The most common mistake is using inaccurate ordering or holding costs — small errors in either input lead to over-stating EOQ by 20–50%. Many companies set S to just purchase-order processing time (5–15 dollars) when true ordering cost including freight, supplier setup, and receiving can be 50–500 dollars. Another error is using a year-old demand figure for D when demand has shifted 20–30% since; recalculate annually or quarterly. Holding cost rate is often understated by ignoring obsolescence and capital cost — a typical 'physical storage' figure of 5–8% misses the much larger 15–20% from capital + obsolescence. Treating EOQ as a hard rule rather than a starting point and ignoring MOQ, pallet quantities, container fills, or supplier minimums causes friction with operations and procurement. Applying EOQ to multi-SKU shared-truck supplier orders (where ordering cost is shared) overstates per-SKU ordering cost by ignoring the sharing. Finally, forgetting that EOQ is the order quantity but not the reorder point — these are two different decisions and need to be set separately.

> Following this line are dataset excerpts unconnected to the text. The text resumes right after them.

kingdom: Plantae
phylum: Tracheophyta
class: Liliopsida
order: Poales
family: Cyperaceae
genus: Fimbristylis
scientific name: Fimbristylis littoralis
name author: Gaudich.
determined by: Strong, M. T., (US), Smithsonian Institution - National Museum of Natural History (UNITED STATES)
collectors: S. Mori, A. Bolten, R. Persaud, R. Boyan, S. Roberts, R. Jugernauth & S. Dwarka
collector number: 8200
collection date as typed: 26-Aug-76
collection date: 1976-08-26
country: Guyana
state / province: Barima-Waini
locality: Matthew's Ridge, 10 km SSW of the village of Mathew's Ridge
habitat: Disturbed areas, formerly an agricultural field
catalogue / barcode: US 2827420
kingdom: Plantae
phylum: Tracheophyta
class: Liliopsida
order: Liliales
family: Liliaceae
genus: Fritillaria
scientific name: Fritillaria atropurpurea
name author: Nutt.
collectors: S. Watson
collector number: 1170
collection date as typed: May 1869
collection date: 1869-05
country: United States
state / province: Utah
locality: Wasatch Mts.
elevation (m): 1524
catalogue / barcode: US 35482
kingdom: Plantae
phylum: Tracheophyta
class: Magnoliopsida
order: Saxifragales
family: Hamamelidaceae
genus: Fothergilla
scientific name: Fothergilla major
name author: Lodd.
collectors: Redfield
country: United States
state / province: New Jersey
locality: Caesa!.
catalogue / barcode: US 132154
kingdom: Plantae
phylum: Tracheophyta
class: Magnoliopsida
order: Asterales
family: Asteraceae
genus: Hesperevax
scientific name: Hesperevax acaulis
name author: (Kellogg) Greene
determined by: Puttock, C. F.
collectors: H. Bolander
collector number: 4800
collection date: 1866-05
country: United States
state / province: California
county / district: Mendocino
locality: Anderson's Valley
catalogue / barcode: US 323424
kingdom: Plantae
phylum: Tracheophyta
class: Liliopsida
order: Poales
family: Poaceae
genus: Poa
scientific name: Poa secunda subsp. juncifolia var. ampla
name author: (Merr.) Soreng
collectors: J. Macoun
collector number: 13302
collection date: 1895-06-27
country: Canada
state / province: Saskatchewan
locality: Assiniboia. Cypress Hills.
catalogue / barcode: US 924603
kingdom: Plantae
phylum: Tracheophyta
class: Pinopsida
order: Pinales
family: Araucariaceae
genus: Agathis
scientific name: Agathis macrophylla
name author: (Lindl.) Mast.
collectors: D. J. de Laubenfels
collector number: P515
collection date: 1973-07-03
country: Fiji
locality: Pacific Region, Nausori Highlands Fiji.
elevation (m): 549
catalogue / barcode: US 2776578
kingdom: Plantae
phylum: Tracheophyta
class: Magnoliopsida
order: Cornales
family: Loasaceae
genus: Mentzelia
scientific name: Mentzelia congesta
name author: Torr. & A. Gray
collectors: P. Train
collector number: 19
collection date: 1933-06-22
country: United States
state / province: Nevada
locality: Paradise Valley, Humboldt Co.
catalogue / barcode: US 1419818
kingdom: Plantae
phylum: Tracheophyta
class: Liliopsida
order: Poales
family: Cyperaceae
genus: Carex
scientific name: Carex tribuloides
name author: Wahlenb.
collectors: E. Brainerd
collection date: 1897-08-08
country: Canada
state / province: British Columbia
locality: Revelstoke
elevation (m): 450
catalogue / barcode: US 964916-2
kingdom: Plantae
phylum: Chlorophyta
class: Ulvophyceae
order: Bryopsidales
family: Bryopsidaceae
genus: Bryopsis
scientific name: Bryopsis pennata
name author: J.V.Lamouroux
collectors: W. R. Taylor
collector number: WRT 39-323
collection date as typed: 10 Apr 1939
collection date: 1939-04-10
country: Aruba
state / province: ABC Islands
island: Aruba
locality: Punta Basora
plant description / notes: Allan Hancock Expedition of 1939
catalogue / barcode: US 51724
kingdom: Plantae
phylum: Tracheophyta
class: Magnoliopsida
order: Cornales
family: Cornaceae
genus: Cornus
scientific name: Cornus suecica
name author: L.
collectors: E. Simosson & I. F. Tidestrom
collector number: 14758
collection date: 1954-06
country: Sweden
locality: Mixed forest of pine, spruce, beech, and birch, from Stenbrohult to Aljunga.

When should I NOT use this calculator?
Skip EOQ for products with highly variable or seasonal demand where the constant-demand assumption is so far off that the answer is misleading — use demand-period-by-period or stochastic models instead. Do not use it for new product launches where there is no demand history; use forecast scenarios and ramp-up planning. Avoid EOQ for perishable goods (food, flowers, pharmaceuticals with expiry) where holding too many even briefly leads to write-offs; use shelf-life-constrained models. For one-time event purchases (seasonal apparel, custom inventory for a campaign), the newsvendor model is the right tool. For high-mix manufacturers with many components sharing supplier orders, joint-replenishment models work better than per-component EOQ. For consigned inventory or VMI relationships, the supplier sets the order quantity. For drop-ship or zero-inventory models, the framing does not apply — there is no order quantity to optimize. Finally, EOQ is a rough heuristic, not a precision tool — for high-stakes decisions, run real total-cost simulation (Monte Carlo) including demand variability, lead-time variability, stockout cost, and capacity constraints rather than the closed-form formula.